> _WHAT IS EXPECTED_
If a line in the data below holds the word "before", copy it.

> _SOURCE DATA_

= = = = = = =

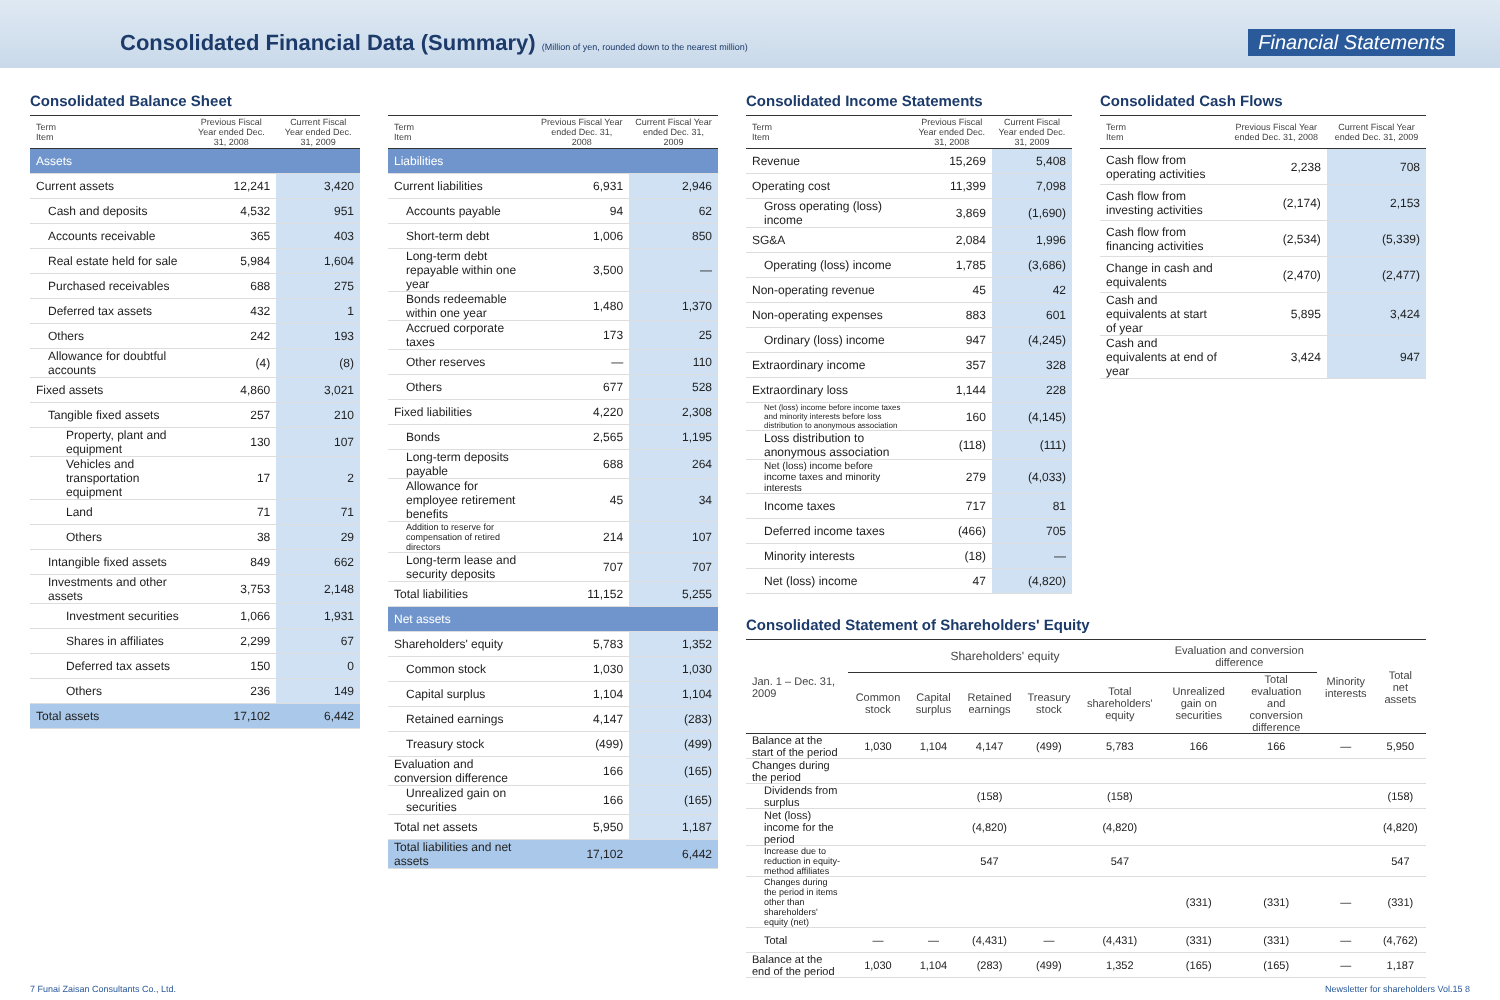Consolidated Financial Data (Summary) (Million of yen, rounded down to the nearest million)
Financial Statements
Consolidated Balance Sheet
| Term Item | Previous Fiscal Year ended Dec. 31, 2008 | Current Fiscal Year ended Dec. 31, 2009 |
| --- | --- | --- |
| Assets | | |
| Current assets | 12,241 | 3,420 |
| Cash and deposits | 4,532 | 951 |
| Accounts receivable | 365 | 403 |
| Real estate held for sale | 5,984 | 1,604 |
| Purchased receivables | 688 | 275 |
| Deferred tax assets | 432 | 1 |
| Others | 242 | 193 |
| Allowance for doubtful accounts | (4) | (8) |
| Fixed assets | 4,860 | 3,021 |
| Tangible fixed assets | 257 | 210 |
| Property, plant and equipment | 130 | 107 |
| Vehicles and transportation equipment | 17 | 2 |
| Land | 71 | 71 |
| Others | 38 | 29 |
| Intangible fixed assets | 849 | 662 |
| Investments and other assets | 3,753 | 2,148 |
| Investment securities | 1,066 | 1,931 |
| Shares in affiliates | 2,299 | 67 |
| Deferred tax assets | 150 | 0 |
| Others | 236 | 149 |
| Total assets | 17,102 | 6,442 |
| Term Item | Previous Fiscal Year ended Dec. 31, 2008 | Current Fiscal Year ended Dec. 31, 2009 |
| --- | --- | --- |
| Liabilities | | |
| Current liabilities | 6,931 | 2,946 |
| Accounts payable | 94 | 62 |
| Short-term debt | 1,006 | 850 |
| Long-term debt repayable within one year | 3,500 | — |
| Bonds redeemable within one year | 1,480 | 1,370 |
| Accrued corporate taxes | 173 | 25 |
| Other reserves | — | 110 |
| Others | 677 | 528 |
| Fixed liabilities | 4,220 | 2,308 |
| Bonds | 2,565 | 1,195 |
| Long-term deposits payable | 688 | 264 |
| Allowance for employee retirement benefits | 45 | 34 |
| Addition to reserve for compensation of retired directors | 214 | 107 |
| Long-term lease and security deposits | 707 | 707 |
| Total liabilities | 11,152 | 5,255 |
| Net assets | | |
| Shareholders' equity | 5,783 | 1,352 |
| Common stock | 1,030 | 1,030 |
| Capital surplus | 1,104 | 1,104 |
| Retained earnings | 4,147 | (283) |
| Treasury stock | (499) | (499) |
| Evaluation and conversion difference | 166 | (165) |
| Unrealized gain on securities | 166 | (165) |
| Total net assets | 5,950 | 1,187 |
| Total liabilities and net assets | 17,102 | 6,442 |
Consolidated Income Statements
| Term Item | Previous Fiscal Year ended Dec. 31, 2008 | Current Fiscal Year ended Dec. 31, 2009 |
| --- | --- | --- |
| Revenue | 15,269 | 5,408 |
| Operating cost | 11,399 | 7,098 |
| Gross operating (loss) income | 3,869 | (1,690) |
| SG&A | 2,084 | 1,996 |
| Operating (loss) income | 1,785 | (3,686) |
| Non-operating revenue | 45 | 42 |
| Non-operating expenses | 883 | 601 |
| Ordinary (loss) income | 947 | (4,245) |
| Extraordinary income | 357 | 328 |
| Extraordinary loss | 1,144 | 228 |
| Net (loss) income before income taxes and minority interests before loss distribution to anonymous association | 160 | (4,145) |
| Loss distribution to anonymous association | (118) | (111) |
| Net (loss) income before income taxes and minority interests | 279 | (4,033) |
| Income taxes | 717 | 81 |
| Deferred income taxes | (466) | 705 |
| Minority interests | (18) | — |
| Net (loss) income | 47 | (4,820) |
Consolidated Cash Flows
| Term Item | Previous Fiscal Year ended Dec. 31, 2008 | Current Fiscal Year ended Dec. 31, 2009 |
| --- | --- | --- |
| Cash flow from operating activities | 2,238 | 708 |
| Cash flow from investing activities | (2,174) | 2,153 |
| Cash flow from financing activities | (2,534) | (5,339) |
| Change in cash and equivalents | (2,470) | (2,477) |
| Cash and equivalents at start of year | 5,895 | 3,424 |
| Cash and equivalents at end of year | 3,424 | 947 |
Consolidated Statement of Shareholders' Equity
| Jan. 1 – Dec. 31, 2009 | Shareholders' equity | | | | | Evaluation and conversion difference | | Minority interests | Total net assets |
| --- | --- | --- | --- | --- | --- | --- | --- | --- | --- |
| | Common stock | Capital surplus | Retained earnings | Treasury stock | Total shareholders' equity | Unrealized gain on securities | Total evaluation and conversion difference | | |
| Balance at the start of the period | 1,030 | 1,104 | 4,147 | (499) | 5,783 | 166 | 166 | — | 5,950 |
| Changes during the period | | | | | | | | | |
| Dividends from surplus | | | (158) | | (158) | | | | (158) |
| Net (loss) income for the period | | | (4,820) | | (4,820) | | | | (4,820) |
| Increase due to reduction in equity-method affiliates | | | 547 | | 547 | | | | 547 |
| Changes during the period in items other than shareholders' equity (net) | | | | | | (331) | (331) | — | (331) |
| Total | — | — | (4,431) | — | (4,431) | (331) | (331) | — | (4,762) |
| Balance at the end of the period | 1,030 | 1,104 | (283) | (499) | 1,352 | (165) | (165) | — | 1,187 |
7 Funai Zaisan Consultants Co., Ltd. Newsletter for shareholders Vol.15 8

= = = = = = =

> _OUTPUT_
| Net (loss) income before income taxes and minority interests before loss distribution to anonymous association | 160 | (4,145) |
| Net (loss) income before income taxes and minority interests | 279 | (4,033) |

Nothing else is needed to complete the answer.